Karen Keeves was the first Louisianan to move into a “Katrina cottage”
after her home was destroyed in the storms of 2005.
Photo: Shawn Poynter
The state of Louisiana is spending its disaster relief money much faster than nearby states that also got slammed by hurricanes in the 2005 season. But it’s hard to chart Louisiana’s progress with the human eye.
More than two years have passed since Katrina and Rita hit the Gulf Coast. The pace of recovery has been painfully slow for an outsider to watch. And I know I’ve only glimpsed what it’s been like for the people who actually live there.
I work for the Center for Rural Strategies, which publishes the Daily Yonder. Since 2005 I’ve been to the Gulf Coast four times to document hurricane damage and the efforts of people there to rebuild their lives. My work is part of Rural Strategies’ hurricane recovery project, which is tracking the Gulf Coast to see what’s happening — and what isn’t — in the small communities that took the brunt of Katrina and Rita in 2005. From the images I’ve shot over nearly two years of visiting the region, I’ve assembled a brief slideshow. The music is by Dirk Powell, part of the musical Balfa family of southern Louisiana.
Capturing the scale of the destruction and recovery on the Gulf Coast has been difficult. It’s hard to shoot things that aren’t there; there’s no way to compare before and after.
One example: Holly Beach, Louisiana. In the opening frames of the slide show, it looks like a barren sand flat. Aside from utility poles and random debris like a set of stairs leading nowhere, there’s no sign that it was actually a neighborhood of 300 homes. All 300 were washed away by Hurricane Rita in September 2005.
Nothing in my news photography career prepared me for what I found in Louisiana. Not the wildfires I shot in New Mexico or tornadoes in Kentucky and Michigan. Those were swaths of disaster. Rita and Katrina are biblical in proportion. In Cameron Parish, the location of Holly Beach, I drove for an hour without seeing one structure that wasn’t either gutted or demolished. And this was four months after the hurricane.

Holly Beach, LA, in Cameron Parish was scoured by the hurricanes.
Four months after the storms it still looked like a wasteland.
Photo: Shawn Poynter
On my first visit in January 2006 — to towns from Delacambre to Holly Beach — residents were still digging through the mud, unearthing a few keepsakes amidst lots of junk. The floodwaters had covered graveyards and ruined churches.
Residents I met had a matter-of-fact attitude about their state of affairs. “Katrina done the top, all the top,” said one resident of Jean Lafitte, pointing to the ruined ceiling in her home. “And then Rita came and done all the bottom,” referring to the buckling floors and ruined walls.

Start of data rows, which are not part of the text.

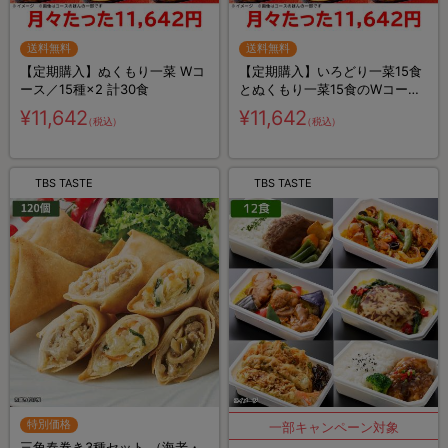
送料無料
送料無料
【定期購入】ぬくもり一菜 Wコ
【定期購入】いろどり一菜15食
ース／15種×2 計30食
とぬくもり一菜15食のWコース
／計30食
¥11,642
¥11,642
（税込）
（税込）
TBS TASTE
TBS TASTE
特別価格
三角春巻き3種セット （海老・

The scale of suffering is immense. Families have been uprooted, forced into small camper trailers — if they are lucky. In the space that would barely accommodate a small hospital bed, I found the Pitre family, an invalid woman, her sick father-in-law and her husband, all living and making do with the shelter that was available.
But I’ve also been fortunate enough to see progress. Over the course of two years I’ve seen the Pitres move back into their restored home. Before they could do so, they raised the house on pilings, gutted it, rewired and plumbed, hung new paneling and drywall, and much more. Multiply this effort by 100,000 and perhaps we get some sense of the work required to bring this rural region back to anything approaching normal.
I also shot photos of Karen Keeves, the first person in Louisiana to receive one of the Katrina cottages, prefabricated A-frame houses that developers hope will provide affordable and safe shelter for thousands more displaced people.

Gabby Decollette and fiance Daniel Mareno were the first to have their home rebuilt
on the Atakapa island of Grand Bayou, LA.
Photo: Shawn Poynter
During my last trip, in July of this year, I traveled to Grand Bayou, a small island in the gulf that is home to the Atakapa, Louisiana’s “first people.” After two years of living in trailers and recreation centers on the mainland, the community was just beginning to work on restoring their homes and public structures. They’d been delayed by utility problems, bureaucracy, lack of help. Whatever the reasons, it’s been too long to wait.
These are just a few of the sights and stories I found in Louisiana. There are many more. And this doesn’t even touch on what’s happening in Mississippi; there Rural Strategies is following a whole different set of recovery issues involving the working conditions of many hundreds of immigrants who have moved to the region for jobs.
I’ll be going back to the Gulf Coast in the next year. I’d love to find a miracle when I return. I know I’ll have to settle for much less.